--- Exercise data ---
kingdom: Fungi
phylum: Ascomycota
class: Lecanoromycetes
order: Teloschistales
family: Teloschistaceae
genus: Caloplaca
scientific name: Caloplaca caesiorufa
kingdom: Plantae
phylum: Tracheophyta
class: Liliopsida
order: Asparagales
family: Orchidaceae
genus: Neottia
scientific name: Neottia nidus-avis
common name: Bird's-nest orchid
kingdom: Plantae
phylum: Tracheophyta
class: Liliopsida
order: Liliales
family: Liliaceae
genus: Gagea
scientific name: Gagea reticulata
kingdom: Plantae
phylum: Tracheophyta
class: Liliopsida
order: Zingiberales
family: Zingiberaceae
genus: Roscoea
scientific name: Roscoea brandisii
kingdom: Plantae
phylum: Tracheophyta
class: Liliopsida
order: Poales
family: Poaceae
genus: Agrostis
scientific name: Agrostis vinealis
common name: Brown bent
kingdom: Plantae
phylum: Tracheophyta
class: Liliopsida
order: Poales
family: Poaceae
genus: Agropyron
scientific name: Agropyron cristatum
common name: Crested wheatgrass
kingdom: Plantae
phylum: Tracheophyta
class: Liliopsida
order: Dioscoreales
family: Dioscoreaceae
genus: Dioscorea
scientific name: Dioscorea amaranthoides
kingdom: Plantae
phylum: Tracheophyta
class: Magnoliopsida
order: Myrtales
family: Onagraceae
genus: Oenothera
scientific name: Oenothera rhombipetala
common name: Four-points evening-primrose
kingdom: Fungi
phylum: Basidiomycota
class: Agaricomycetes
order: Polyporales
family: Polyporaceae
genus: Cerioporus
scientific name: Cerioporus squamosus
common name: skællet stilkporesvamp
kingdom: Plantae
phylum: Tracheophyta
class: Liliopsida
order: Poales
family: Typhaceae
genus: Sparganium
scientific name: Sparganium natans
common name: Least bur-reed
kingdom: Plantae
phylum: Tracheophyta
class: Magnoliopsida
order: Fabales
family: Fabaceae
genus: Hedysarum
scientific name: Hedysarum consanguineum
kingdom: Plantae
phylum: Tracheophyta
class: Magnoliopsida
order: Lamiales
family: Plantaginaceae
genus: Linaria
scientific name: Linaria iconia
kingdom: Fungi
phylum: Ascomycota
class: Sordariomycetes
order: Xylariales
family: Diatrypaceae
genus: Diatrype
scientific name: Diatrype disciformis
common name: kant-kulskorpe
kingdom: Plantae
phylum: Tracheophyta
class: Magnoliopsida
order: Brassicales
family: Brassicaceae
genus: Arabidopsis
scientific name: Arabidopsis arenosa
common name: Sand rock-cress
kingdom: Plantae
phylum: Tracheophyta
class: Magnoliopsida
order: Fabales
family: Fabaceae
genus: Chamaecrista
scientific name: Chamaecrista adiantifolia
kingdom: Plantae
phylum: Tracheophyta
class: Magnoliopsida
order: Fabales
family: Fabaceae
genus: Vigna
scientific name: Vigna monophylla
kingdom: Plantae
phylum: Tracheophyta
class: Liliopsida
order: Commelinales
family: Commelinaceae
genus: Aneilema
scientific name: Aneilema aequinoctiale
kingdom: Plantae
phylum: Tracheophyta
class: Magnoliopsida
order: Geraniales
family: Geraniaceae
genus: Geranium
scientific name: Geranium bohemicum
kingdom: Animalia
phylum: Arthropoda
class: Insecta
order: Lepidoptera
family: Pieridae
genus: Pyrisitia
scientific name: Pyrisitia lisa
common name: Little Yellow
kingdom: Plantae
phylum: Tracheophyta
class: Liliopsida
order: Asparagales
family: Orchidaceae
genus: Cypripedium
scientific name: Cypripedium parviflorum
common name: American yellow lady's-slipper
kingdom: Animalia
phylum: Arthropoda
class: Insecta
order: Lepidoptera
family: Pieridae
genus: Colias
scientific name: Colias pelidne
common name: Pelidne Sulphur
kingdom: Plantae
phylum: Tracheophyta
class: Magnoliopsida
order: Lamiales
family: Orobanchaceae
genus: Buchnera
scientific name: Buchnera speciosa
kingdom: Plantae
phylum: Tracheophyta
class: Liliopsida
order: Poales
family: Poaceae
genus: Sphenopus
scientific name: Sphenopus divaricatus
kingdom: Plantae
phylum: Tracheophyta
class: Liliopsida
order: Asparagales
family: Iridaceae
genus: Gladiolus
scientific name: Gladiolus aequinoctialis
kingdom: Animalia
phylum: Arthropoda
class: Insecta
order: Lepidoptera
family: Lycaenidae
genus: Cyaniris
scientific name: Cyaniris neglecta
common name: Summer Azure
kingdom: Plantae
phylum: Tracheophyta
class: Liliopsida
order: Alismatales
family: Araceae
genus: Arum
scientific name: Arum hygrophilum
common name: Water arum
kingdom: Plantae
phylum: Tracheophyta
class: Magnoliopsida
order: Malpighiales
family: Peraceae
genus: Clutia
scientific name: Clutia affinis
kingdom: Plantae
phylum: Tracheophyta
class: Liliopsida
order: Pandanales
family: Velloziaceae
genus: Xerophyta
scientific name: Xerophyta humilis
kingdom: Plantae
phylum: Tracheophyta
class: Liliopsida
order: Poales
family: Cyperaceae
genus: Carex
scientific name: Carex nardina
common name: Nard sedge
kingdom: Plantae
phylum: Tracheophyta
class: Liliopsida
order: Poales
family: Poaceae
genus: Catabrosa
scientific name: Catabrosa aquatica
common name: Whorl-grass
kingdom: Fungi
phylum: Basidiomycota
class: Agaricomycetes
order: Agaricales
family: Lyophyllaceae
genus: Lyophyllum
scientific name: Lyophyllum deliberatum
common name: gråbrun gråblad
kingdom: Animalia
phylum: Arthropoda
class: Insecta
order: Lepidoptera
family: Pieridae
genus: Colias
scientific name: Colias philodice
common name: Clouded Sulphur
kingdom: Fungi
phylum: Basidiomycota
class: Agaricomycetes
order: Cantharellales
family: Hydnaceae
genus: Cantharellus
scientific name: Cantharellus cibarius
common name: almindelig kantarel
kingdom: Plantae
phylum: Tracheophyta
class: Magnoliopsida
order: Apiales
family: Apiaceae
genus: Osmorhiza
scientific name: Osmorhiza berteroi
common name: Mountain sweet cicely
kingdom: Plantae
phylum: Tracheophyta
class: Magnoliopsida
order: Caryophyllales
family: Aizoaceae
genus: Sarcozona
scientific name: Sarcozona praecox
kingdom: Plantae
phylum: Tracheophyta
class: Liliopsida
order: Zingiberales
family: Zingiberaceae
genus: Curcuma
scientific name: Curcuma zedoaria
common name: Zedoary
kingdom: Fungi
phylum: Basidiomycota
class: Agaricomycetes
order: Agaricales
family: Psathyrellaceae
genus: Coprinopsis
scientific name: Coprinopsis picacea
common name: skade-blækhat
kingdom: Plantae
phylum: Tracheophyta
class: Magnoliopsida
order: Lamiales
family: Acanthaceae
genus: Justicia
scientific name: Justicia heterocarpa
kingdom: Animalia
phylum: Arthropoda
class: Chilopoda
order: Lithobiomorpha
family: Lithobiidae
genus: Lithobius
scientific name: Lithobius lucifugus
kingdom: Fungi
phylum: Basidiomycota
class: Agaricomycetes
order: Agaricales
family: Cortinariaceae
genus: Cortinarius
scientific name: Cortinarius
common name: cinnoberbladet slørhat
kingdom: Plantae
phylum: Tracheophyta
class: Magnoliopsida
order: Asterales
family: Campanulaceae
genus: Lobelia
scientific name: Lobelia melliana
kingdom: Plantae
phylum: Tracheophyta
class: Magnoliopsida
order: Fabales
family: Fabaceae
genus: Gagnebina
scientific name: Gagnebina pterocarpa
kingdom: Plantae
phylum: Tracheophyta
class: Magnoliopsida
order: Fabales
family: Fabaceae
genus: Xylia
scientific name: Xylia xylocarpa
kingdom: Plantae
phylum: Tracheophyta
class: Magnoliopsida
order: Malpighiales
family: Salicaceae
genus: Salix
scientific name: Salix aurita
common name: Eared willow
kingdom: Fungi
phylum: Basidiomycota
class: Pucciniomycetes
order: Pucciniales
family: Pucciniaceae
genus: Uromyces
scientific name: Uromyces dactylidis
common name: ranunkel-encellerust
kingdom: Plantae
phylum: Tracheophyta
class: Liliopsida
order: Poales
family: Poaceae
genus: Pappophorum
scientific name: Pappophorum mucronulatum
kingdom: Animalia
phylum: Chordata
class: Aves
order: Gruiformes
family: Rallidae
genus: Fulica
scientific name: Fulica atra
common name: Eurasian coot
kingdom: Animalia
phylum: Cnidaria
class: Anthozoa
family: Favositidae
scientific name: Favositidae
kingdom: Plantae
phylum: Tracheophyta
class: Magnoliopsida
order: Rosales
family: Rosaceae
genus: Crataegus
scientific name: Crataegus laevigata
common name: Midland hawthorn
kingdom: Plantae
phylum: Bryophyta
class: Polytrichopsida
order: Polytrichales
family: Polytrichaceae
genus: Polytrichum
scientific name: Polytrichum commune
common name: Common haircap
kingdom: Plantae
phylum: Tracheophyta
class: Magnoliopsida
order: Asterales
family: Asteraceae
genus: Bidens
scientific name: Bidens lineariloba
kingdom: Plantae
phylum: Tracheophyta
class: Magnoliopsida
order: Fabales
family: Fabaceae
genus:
---
**Set task**:
Rewrite the items from the line with "scientific name: Sparganium natans" up to and including the line with "common name: kant-kulskorpe" as a two-column CSV headed field and value, one row per item. Put each value in its own quoted field, with any line breaks turned into spaces.

**Written reply**:
field,value
"scientific name:","Sparganium natans"
"common name:","Least bur-reed"
"kingdom:","Plantae"
"phylum:","Tracheophyta"
"class:","Magnoliopsida"
"order:","Fabales"
"family:","Fabaceae"
"genus:","Hedysarum"
"scientific name:","Hedysarum consanguineum"
"kingdom:","Plantae"
"phylum:","Tracheophyta"
"class:","Magnoliopsida"
"order:","Lamiales"
"family:","Plantaginaceae"
"genus:","Linaria"
"scientific name:","Linaria iconia"
"kingdom:","Fungi"
"phylum:","Ascomycota"
"class:","Sordariomycetes"
"order:","Xylariales"
"family:","Diatrypaceae"
"genus:","Diatrype"
"scientific name:","Diatrype disciformis"
"common name:","kant-kulskorpe"